Nickelova’s reptile eyes locked on Jason and she froze. He watched her neck undulate with rapid swallows, the space around her heart reddening with heat.
“Fuck me!” Jason ducked and ran just as the fire rained against the wall he’d been pressed against. Red heat swallowed Alex’s suspended body. A sharp crack marked a break in the barrier containing him, and Alex poured from the capsule onto the cave floor, slapping the rock like a dead fish. He did not move.

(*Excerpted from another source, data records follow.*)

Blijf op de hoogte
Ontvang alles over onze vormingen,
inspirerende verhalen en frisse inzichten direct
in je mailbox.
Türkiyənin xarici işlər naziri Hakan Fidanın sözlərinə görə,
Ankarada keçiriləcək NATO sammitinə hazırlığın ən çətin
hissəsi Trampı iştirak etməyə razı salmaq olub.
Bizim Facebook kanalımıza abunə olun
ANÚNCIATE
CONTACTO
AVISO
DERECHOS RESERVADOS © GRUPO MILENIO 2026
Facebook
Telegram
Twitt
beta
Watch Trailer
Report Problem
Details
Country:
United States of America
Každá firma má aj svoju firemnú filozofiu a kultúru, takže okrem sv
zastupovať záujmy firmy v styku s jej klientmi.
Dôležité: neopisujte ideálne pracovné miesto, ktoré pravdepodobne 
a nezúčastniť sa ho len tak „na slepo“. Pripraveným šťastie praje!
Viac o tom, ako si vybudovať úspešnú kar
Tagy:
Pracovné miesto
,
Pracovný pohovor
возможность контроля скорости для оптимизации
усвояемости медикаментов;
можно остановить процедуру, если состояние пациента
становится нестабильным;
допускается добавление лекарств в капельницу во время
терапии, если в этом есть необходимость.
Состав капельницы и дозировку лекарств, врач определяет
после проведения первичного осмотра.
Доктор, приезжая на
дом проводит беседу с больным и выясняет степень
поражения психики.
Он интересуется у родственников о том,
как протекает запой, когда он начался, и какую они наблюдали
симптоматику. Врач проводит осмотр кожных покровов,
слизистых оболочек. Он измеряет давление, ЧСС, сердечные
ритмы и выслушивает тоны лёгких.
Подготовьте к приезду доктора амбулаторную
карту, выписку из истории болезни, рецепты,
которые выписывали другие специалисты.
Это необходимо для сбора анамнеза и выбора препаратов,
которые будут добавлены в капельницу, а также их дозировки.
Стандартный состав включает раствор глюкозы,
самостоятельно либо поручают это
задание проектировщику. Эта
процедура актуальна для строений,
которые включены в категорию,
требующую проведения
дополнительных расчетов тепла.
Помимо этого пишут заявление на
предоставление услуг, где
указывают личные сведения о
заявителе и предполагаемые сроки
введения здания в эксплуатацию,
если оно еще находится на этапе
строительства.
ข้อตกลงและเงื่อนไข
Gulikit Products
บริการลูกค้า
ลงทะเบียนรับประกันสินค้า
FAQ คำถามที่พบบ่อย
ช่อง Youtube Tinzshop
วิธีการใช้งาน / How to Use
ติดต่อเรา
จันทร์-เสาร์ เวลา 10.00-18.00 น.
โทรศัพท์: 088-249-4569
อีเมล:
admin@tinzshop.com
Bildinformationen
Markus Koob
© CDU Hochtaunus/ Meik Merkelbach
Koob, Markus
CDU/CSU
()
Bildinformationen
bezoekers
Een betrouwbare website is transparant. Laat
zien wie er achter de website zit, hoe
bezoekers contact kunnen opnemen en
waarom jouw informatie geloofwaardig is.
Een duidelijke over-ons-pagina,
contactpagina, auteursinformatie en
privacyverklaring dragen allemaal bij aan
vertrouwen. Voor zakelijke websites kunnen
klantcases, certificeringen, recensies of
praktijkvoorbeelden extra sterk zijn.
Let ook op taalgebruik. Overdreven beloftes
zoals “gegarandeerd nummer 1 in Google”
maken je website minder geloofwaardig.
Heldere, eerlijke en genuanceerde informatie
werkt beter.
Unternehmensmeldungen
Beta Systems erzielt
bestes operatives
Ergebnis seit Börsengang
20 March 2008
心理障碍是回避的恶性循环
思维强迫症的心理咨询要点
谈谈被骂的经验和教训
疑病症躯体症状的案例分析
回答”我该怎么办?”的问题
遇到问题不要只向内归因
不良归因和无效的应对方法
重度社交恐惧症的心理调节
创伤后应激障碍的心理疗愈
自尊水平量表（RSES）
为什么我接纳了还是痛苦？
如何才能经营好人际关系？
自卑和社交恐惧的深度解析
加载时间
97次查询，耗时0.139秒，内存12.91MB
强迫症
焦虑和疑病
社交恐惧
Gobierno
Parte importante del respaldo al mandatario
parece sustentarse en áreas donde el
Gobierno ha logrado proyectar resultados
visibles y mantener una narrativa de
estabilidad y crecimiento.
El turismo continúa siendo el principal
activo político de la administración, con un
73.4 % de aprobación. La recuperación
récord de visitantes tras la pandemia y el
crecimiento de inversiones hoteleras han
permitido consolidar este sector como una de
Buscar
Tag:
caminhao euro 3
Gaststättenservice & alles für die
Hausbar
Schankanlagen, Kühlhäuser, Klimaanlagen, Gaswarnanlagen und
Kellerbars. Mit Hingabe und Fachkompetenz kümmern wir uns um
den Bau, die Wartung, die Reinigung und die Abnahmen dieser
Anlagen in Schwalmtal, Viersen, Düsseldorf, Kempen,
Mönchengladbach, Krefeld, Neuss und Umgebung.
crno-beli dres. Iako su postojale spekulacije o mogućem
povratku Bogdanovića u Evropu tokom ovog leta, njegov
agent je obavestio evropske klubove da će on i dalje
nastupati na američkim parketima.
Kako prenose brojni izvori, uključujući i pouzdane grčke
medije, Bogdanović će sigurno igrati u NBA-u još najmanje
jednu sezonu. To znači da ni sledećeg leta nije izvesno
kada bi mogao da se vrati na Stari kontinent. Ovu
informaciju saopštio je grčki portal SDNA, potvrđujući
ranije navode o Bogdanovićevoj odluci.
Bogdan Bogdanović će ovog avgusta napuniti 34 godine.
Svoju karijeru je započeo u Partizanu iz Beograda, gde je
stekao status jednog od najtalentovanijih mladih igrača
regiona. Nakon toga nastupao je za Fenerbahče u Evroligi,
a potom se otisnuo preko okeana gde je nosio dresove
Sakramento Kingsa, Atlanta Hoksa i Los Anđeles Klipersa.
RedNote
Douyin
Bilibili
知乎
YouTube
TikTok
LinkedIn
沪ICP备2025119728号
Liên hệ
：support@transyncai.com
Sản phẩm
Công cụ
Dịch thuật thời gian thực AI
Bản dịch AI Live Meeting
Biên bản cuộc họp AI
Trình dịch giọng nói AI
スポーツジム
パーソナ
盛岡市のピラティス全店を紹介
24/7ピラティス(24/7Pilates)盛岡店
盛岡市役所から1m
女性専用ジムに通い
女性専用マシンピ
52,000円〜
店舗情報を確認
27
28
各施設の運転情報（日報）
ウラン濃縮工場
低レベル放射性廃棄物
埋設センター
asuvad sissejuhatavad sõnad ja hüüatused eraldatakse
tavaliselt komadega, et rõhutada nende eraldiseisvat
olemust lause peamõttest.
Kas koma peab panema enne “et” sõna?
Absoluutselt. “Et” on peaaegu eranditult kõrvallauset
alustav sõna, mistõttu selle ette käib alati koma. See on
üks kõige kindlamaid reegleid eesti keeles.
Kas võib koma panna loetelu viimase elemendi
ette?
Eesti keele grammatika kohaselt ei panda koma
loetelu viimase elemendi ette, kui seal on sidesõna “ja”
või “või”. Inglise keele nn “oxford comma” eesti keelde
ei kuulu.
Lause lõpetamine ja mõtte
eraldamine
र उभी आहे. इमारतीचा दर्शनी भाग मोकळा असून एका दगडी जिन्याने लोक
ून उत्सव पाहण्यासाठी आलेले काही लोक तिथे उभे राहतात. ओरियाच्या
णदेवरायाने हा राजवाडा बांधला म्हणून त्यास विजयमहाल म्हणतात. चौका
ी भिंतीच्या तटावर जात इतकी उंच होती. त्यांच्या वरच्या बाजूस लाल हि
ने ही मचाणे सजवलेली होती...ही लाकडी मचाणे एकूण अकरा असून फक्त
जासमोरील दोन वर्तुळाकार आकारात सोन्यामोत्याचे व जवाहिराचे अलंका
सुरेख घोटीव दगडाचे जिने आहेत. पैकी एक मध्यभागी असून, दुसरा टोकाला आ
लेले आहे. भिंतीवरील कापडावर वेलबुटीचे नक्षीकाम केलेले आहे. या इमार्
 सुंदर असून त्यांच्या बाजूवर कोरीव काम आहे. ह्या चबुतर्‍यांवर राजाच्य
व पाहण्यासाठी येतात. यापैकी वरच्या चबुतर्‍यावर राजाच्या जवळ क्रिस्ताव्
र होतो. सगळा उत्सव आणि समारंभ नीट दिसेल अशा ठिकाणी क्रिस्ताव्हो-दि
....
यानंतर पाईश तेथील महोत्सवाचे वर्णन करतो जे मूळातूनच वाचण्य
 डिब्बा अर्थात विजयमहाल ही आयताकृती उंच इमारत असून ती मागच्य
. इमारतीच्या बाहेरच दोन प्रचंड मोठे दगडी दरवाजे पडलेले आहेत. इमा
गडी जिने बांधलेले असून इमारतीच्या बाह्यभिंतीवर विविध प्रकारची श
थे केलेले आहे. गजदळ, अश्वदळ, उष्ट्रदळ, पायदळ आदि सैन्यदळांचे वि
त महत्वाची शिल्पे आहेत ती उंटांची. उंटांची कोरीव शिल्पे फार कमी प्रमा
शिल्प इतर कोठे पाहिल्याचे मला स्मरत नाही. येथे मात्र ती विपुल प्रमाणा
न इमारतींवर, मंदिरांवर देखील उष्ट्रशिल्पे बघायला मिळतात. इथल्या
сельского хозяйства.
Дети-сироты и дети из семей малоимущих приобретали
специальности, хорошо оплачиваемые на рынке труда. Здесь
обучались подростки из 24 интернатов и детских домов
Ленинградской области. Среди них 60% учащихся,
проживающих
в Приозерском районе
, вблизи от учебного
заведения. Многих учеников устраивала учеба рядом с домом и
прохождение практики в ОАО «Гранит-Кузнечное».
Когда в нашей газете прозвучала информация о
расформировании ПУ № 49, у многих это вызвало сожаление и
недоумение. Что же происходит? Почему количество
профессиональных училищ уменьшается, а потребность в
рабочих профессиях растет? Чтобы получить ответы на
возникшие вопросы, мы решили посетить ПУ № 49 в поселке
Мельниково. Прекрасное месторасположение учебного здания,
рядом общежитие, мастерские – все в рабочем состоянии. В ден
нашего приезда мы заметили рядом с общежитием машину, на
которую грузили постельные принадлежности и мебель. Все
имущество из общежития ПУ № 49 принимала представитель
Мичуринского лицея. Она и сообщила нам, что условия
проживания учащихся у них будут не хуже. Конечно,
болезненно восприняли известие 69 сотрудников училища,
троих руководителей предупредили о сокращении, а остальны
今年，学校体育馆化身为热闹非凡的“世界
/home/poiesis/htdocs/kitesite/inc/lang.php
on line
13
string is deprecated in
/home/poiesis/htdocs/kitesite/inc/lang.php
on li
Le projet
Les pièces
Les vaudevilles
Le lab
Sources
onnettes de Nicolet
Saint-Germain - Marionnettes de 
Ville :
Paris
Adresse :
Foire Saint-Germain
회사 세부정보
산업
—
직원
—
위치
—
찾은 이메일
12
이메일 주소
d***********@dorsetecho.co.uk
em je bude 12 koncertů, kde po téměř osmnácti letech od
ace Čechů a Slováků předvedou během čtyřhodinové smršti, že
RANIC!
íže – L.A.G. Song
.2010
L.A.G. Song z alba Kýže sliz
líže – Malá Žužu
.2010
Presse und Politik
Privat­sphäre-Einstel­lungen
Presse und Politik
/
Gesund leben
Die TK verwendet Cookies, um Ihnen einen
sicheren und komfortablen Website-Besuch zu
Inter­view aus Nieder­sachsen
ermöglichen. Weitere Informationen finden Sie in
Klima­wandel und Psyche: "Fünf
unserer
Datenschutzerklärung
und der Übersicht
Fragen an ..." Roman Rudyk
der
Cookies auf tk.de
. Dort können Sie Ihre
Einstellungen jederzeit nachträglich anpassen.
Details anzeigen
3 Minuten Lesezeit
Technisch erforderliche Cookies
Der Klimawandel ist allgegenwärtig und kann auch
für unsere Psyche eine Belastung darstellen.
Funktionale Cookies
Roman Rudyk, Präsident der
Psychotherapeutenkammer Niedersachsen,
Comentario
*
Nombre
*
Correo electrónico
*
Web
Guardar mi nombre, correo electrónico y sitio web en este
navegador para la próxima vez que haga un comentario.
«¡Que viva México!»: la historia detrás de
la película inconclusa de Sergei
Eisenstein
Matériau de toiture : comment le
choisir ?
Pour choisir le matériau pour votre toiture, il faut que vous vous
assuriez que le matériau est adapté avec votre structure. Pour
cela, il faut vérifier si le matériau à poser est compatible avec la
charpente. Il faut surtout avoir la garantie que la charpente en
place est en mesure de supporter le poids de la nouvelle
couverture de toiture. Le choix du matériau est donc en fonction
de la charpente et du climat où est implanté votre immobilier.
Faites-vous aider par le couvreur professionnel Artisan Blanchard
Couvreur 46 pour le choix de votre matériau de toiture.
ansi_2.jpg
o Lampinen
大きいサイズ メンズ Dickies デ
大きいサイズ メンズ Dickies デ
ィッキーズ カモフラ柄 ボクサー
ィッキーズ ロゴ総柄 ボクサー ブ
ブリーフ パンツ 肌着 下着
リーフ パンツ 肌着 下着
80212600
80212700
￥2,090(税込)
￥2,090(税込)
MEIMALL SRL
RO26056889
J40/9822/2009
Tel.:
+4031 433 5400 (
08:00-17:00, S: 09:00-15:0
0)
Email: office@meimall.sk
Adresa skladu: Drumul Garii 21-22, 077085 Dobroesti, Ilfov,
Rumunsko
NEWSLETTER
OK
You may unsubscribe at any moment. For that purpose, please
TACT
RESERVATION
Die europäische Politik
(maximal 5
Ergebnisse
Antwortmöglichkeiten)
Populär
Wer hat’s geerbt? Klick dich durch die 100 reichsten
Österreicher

“Jason! This way. Climb through the hole,” Selene yelled, pointing at the opening to her cell. He ran for it, just as the fire stopped and the dragon’s wings pumped in an effort to pursue him. Nickelova’s dragon stepped over Alex’s body as if she didn’t even see him.
Jason dug his fingers into a crag above the hole and thrust his legs through, but his shoulders caught on the uneven surface. “Fuck, what a time to regret gaining the weight back!” He reached his arms out, trying his best to collapse his shoulders.
Selene yanked on his hips and jabbed at the stone around his shoulders. The dragon eyed him, jaws open. If Jason didn’t move, he’d have an upside-down, bent-backward view of his own death. He pushed against the stone, returning the way he’d come, and whirled to face the dragon’s teeth.
“Stop, Nickelova,” a low voice rasped from the center of the cave. The dragon’s head whipped around.
Alex glistened in the firelight, his long, dirty-blond curls wet and clinging to his shoulders. “Yeah, it’s me.”
The dragon roared. Nickelova seemed confused about the reunion. She scratched at the floor and sniffed the air around Alex. He held up his hands toward her.
“Throw me the amulet, Jason,” Alex said. “I’ll free you. Nickelova’s confused because I’m covered in her magic. She can’t smell what I am. But as soon as I’m dry, I’m dragon fodder and so are you.”
“Don’t trust him,” Selene said.
“Be reasonable, Jason. If she kills both of us, she’ll simply find another wolf to do her bidding. She’s always called the shots. She doesn’t need me to bring her plan to fruition and she doesn’t need you. I know how to use the amulet. I can save us both.”
“Bullshit. You’ve never cared for anyone but yourself,” Jason snapped.
Alex’s eyes drifted to him. “What about you? Do you care about that girl behind you? You may not trust me, but I promise you, the amulet is our only hope of survival, and I’m the only one of the three of us who knows how to use it.”